*About this exercise:*
Which lines in the material below contain the word "סבלה"? Copy each of them.

*Data extracts:*
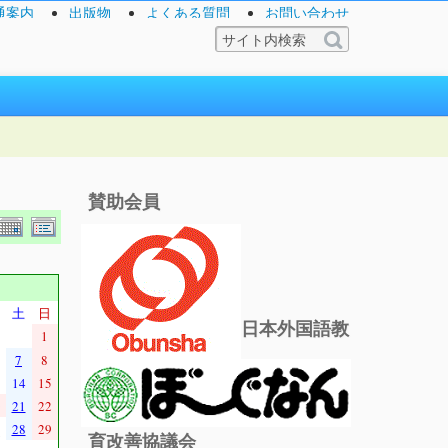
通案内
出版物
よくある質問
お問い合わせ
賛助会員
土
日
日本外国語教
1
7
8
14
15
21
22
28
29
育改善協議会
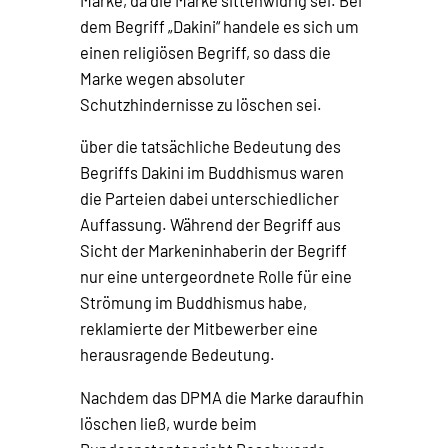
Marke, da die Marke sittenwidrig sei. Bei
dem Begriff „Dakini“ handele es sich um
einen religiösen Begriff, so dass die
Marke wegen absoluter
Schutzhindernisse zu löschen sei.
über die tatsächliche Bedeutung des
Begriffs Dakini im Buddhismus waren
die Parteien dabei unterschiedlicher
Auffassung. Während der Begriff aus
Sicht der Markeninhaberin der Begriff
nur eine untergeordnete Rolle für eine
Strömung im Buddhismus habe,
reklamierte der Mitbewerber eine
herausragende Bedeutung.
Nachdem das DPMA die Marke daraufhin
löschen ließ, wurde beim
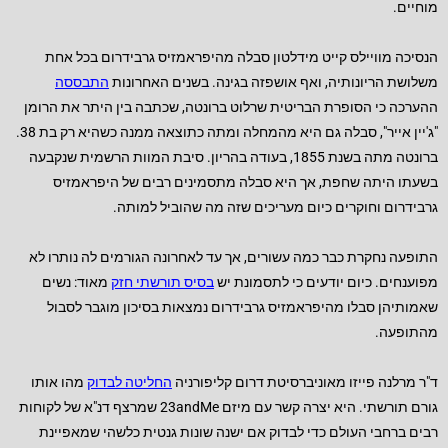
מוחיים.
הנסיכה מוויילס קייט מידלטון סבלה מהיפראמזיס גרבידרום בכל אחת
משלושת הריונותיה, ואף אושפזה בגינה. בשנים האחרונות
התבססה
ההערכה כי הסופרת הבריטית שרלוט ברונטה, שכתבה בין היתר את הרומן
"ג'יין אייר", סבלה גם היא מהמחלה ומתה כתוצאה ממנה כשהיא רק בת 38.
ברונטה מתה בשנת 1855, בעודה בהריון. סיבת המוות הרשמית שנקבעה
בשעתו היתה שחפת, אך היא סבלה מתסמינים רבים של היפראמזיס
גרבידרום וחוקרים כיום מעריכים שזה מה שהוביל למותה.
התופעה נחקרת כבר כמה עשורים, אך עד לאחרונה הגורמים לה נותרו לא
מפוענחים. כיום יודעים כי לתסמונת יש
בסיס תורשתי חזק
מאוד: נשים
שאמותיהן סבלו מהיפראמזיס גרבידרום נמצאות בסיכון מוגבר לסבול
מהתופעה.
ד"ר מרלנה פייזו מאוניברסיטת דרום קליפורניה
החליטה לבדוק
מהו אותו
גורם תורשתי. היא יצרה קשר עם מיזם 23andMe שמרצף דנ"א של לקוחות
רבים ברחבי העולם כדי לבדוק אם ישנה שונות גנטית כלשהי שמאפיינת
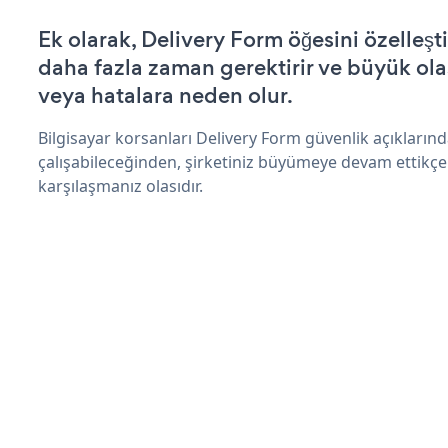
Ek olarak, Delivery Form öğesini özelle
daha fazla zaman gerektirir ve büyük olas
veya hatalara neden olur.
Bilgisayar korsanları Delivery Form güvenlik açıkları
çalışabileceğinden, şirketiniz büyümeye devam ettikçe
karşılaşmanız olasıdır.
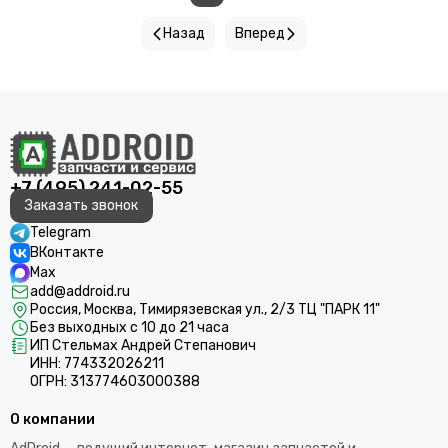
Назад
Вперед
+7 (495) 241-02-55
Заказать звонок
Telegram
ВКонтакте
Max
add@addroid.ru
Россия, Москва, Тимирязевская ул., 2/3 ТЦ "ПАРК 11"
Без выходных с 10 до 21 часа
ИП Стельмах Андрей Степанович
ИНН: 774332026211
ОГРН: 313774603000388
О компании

---

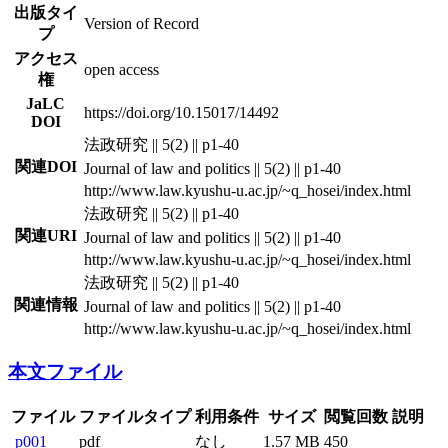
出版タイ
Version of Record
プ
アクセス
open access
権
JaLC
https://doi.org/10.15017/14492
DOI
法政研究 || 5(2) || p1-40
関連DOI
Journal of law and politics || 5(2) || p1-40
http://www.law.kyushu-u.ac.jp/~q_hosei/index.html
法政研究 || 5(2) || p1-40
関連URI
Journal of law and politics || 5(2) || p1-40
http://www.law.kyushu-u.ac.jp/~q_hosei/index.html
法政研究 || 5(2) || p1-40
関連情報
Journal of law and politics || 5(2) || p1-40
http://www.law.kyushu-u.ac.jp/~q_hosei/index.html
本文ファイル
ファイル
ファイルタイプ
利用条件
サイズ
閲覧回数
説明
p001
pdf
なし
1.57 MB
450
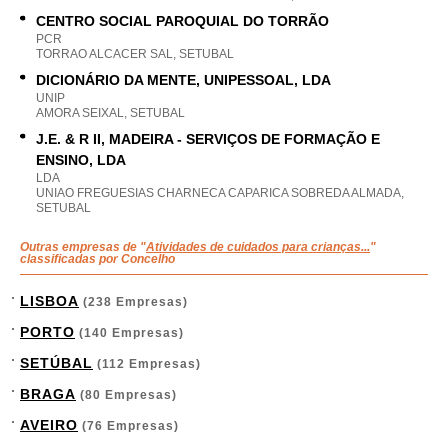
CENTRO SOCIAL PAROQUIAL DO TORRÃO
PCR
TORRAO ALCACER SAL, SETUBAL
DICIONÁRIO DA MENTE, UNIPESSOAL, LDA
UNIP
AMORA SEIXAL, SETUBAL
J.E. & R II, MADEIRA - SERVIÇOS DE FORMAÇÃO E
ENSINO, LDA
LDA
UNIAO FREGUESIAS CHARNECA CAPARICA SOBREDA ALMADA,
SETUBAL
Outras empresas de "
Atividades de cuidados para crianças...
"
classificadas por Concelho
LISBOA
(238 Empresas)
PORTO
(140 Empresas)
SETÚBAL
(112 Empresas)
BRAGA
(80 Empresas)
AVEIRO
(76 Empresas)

==

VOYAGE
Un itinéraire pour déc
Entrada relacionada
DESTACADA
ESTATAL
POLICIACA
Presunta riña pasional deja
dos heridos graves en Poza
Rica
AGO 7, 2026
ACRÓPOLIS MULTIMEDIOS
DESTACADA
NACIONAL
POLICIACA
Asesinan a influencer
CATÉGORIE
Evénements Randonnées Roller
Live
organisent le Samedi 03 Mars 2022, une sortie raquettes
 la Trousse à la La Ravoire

*Problem solution:*
הנסיכה מוויילס קייט מידלטון סבלה מהיפראמזיס גרבידרום בכל אחת
"ג'יין אייר", סבלה גם היא מהמחלה ומתה כתוצאה ממנה כשהיא רק בת 38.
בשעתו היתה שחפת, אך היא סבלה מתסמינים רבים של היפראמזיס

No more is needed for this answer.